Your goal: From top to bottom, each entry below must be reproduced exactly.

Given records Block Start

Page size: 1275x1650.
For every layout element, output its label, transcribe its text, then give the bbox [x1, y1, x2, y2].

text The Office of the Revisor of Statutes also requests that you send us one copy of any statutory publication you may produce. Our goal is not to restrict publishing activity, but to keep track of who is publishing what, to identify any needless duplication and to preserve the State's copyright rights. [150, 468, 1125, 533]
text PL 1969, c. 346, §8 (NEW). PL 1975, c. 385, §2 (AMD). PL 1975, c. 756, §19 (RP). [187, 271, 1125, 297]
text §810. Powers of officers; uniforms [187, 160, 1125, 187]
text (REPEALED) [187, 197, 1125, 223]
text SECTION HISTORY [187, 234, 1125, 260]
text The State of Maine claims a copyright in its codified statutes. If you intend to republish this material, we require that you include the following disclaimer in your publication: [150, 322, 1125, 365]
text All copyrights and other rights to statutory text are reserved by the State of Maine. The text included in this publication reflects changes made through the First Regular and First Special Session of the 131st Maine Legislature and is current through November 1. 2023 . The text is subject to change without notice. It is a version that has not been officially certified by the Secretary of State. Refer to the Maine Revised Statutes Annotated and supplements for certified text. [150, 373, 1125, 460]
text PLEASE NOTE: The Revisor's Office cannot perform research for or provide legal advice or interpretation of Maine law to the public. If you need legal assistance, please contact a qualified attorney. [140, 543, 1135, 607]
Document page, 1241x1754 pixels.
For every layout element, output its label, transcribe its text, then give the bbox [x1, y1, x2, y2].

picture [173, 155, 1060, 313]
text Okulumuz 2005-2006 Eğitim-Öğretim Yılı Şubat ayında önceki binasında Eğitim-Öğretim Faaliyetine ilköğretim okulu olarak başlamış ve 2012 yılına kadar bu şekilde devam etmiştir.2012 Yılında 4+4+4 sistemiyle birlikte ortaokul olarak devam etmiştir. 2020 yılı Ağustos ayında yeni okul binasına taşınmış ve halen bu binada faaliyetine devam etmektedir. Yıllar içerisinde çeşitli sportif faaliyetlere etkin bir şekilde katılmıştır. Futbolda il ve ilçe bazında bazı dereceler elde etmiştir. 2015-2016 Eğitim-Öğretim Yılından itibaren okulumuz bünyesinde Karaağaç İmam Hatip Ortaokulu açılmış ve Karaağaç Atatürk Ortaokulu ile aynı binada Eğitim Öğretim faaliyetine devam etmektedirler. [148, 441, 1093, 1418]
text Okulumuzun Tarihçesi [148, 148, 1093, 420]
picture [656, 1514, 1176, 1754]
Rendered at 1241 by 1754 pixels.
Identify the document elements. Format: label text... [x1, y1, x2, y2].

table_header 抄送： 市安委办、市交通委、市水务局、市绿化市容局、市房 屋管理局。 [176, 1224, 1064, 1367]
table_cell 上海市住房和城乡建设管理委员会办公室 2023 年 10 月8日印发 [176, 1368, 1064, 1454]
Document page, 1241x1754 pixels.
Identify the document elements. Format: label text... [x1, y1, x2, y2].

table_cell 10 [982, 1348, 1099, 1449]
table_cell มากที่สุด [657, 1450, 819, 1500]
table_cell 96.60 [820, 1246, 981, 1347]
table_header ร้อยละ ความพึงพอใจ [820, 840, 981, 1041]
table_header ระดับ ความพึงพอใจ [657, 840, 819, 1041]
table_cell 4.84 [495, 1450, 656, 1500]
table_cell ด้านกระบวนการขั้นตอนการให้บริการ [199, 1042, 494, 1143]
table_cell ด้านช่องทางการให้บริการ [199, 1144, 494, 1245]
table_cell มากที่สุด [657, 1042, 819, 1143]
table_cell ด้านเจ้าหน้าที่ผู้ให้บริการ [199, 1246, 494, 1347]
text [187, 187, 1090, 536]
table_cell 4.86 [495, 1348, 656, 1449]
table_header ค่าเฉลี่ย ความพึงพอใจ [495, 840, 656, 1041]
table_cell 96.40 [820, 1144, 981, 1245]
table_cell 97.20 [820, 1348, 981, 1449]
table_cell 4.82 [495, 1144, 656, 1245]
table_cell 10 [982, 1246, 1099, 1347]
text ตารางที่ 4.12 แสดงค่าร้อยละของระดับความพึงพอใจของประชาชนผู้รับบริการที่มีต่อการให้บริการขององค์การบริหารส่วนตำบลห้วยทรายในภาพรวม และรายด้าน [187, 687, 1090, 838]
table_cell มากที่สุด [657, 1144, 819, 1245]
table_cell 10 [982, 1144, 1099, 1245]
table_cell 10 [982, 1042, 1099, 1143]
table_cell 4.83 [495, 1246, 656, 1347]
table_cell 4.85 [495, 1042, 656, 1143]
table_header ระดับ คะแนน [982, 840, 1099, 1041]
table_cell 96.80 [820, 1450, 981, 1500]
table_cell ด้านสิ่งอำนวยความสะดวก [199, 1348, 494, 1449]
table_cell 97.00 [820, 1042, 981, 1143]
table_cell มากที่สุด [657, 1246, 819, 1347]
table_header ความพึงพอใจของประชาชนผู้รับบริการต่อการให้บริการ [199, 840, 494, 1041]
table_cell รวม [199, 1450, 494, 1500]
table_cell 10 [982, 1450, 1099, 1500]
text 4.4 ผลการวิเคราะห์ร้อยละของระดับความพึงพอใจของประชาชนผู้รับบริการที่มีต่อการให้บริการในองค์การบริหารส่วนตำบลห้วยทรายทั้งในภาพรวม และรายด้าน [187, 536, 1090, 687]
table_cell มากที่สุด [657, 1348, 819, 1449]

Given records Block End

Solution:
Page size: 1275x1650.
For every layout element, output its label, transcribe its text, then give the bbox [x1, y1, x2, y2].

text The Office of the Revisor of Statutes also requests that you send us one copy of any statutory publication you may produce. Our goal is not to restrict publishing activity, but to keep track of who is publishing what, to identify any needless duplication and to preserve the State's copyright rights. [150, 468, 1125, 533]
text PL 1969, c. 346, §8 (NEW). PL 1975, c. 385, §2 (AMD). PL 1975, c. 756, §19 (RP). [187, 271, 1125, 297]
text §810. Powers of officers; uniforms [187, 160, 1125, 187]
text (REPEALED) [187, 197, 1125, 223]
text SECTION HISTORY [187, 234, 1125, 260]
text The State of Maine claims a copyright in its codified statutes. If you intend to republish this material, we require that you include the following disclaimer in your publication: [150, 322, 1125, 365]
text All copyrights and other rights to statutory text are reserved by the State of Maine. The text included in this publication reflects changes made through the First Regular and First Special Session of the 131st Maine Legislature and is current through November 1. 2023 . The text is subject to change without notice. It is a version that has not been officially certified by the Secretary of State. Refer to the Maine Revised Statutes Annotated and supplements for certified text. [150, 373, 1125, 460]
text PLEASE NOTE: The Revisor's Office cannot perform research for or provide legal advice or interpretation of Maine law to the public. If you need legal assistance, please contact a qualified attorney. [140, 543, 1135, 607]
Document page, 1241x1754 pixels.
For every layout element, output its label, transcribe its text, then give the bbox [x1, y1, x2, y2].

picture [173, 155, 1060, 313]
text Okulumuz 2005-2006 Eğitim-Öğretim Yılı Şubat ayında önceki binasında Eğitim-Öğretim Faaliyetine ilköğretim okulu olarak başlamış ve 2012 yılına kadar bu şekilde devam etmiştir.2012 Yılında 4+4+4 sistemiyle birlikte ortaokul olarak devam etmiştir. 2020 yılı Ağustos ayında yeni okul binasına taşınmış ve halen bu binada faaliyetine devam etmektedir. Yıllar içerisinde çeşitli sportif faaliyetlere etkin bir şekilde katılmıştır. Futbolda il ve ilçe bazında bazı dereceler elde etmiştir. 2015-2016 Eğitim-Öğretim Yılından itibaren okulumuz bünyesinde Karaağaç İmam Hatip Ortaokulu açılmış ve Karaağaç Atatürk Ortaokulu ile aynı binada Eğitim Öğretim faaliyetine devam etmektedirler. [148, 441, 1093, 1418]
text Okulumuzun Tarihçesi [148, 148, 1093, 420]
picture [656, 1514, 1176, 1754]
Rendered at 1241 by 1754 pixels.
Identify the document elements. Format: label text... [x1, y1, x2, y2].

table_header 抄送： 市安委办、市交通委、市水务局、市绿化市容局、市房 屋管理局。 [176, 1224, 1064, 1367]
table_cell 上海市住房和城乡建设管理委员会办公室 2023 年 10 月8日印发 [176, 1368, 1064, 1454]
Document page, 1241x1754 pixels.
Identify the document elements. Format: label text... [x1, y1, x2, y2].

table_cell 10 [982, 1348, 1099, 1449]
table_cell มากที่สุด [657, 1450, 819, 1500]
table_cell 96.60 [820, 1246, 981, 1347]
table_header ร้อยละ ความพึงพอใจ [820, 840, 981, 1041]
table_header ระดับ ความพึงพอใจ [657, 840, 819, 1041]
table_cell 4.84 [495, 1450, 656, 1500]
table_cell ด้านกระบวนการขั้นตอนการให้บริการ [199, 1042, 494, 1143]
table_cell ด้านช่องทางการให้บริการ [199, 1144, 494, 1245]
table_cell มากที่สุด [657, 1042, 819, 1143]
table_cell ด้านเจ้าหน้าที่ผู้ให้บริการ [199, 1246, 494, 1347]
text [187, 187, 1090, 536]
table_cell 4.86 [495, 1348, 656, 1449]
table_header ค่าเฉลี่ย ความพึงพอใจ [495, 840, 656, 1041]
table_cell 96.40 [820, 1144, 981, 1245]
table_cell 97.20 [820, 1348, 981, 1449]
table_cell 4.82 [495, 1144, 656, 1245]
table_cell 10 [982, 1246, 1099, 1347]
text ตารางที่ 4.12 แสดงค่าร้อยละของระดับความพึงพอใจของประชาชนผู้รับบริการที่มีต่อการให้บริการขององค์การบริหารส่วนตำบลห้วยทรายในภาพรวม และรายด้าน [187, 687, 1090, 838]
table_cell มากที่สุด [657, 1144, 819, 1245]
table_cell 10 [982, 1144, 1099, 1245]
table_cell 10 [982, 1042, 1099, 1143]
table_cell 4.83 [495, 1246, 656, 1347]
table_cell 4.85 [495, 1042, 656, 1143]
table_header ระดับ คะแนน [982, 840, 1099, 1041]
table_cell 96.80 [820, 1450, 981, 1500]
table_cell ด้านสิ่งอำนวยความสะดวก [199, 1348, 494, 1449]
table_cell 97.00 [820, 1042, 981, 1143]
table_cell มากที่สุด [657, 1246, 819, 1347]
table_header ความพึงพอใจของประชาชนผู้รับบริการต่อการให้บริการ [199, 840, 494, 1041]
table_cell รวม [199, 1450, 494, 1500]
table_cell 10 [982, 1450, 1099, 1500]
text 4.4 ผลการวิเคราะห์ร้อยละของระดับความพึงพอใจของประชาชนผู้รับบริการที่มีต่อการให้บริการในองค์การบริหารส่วนตำบลห้วยทรายทั้งในภาพรวม และรายด้าน [187, 536, 1090, 687]
table_cell มากที่สุด [657, 1348, 819, 1449]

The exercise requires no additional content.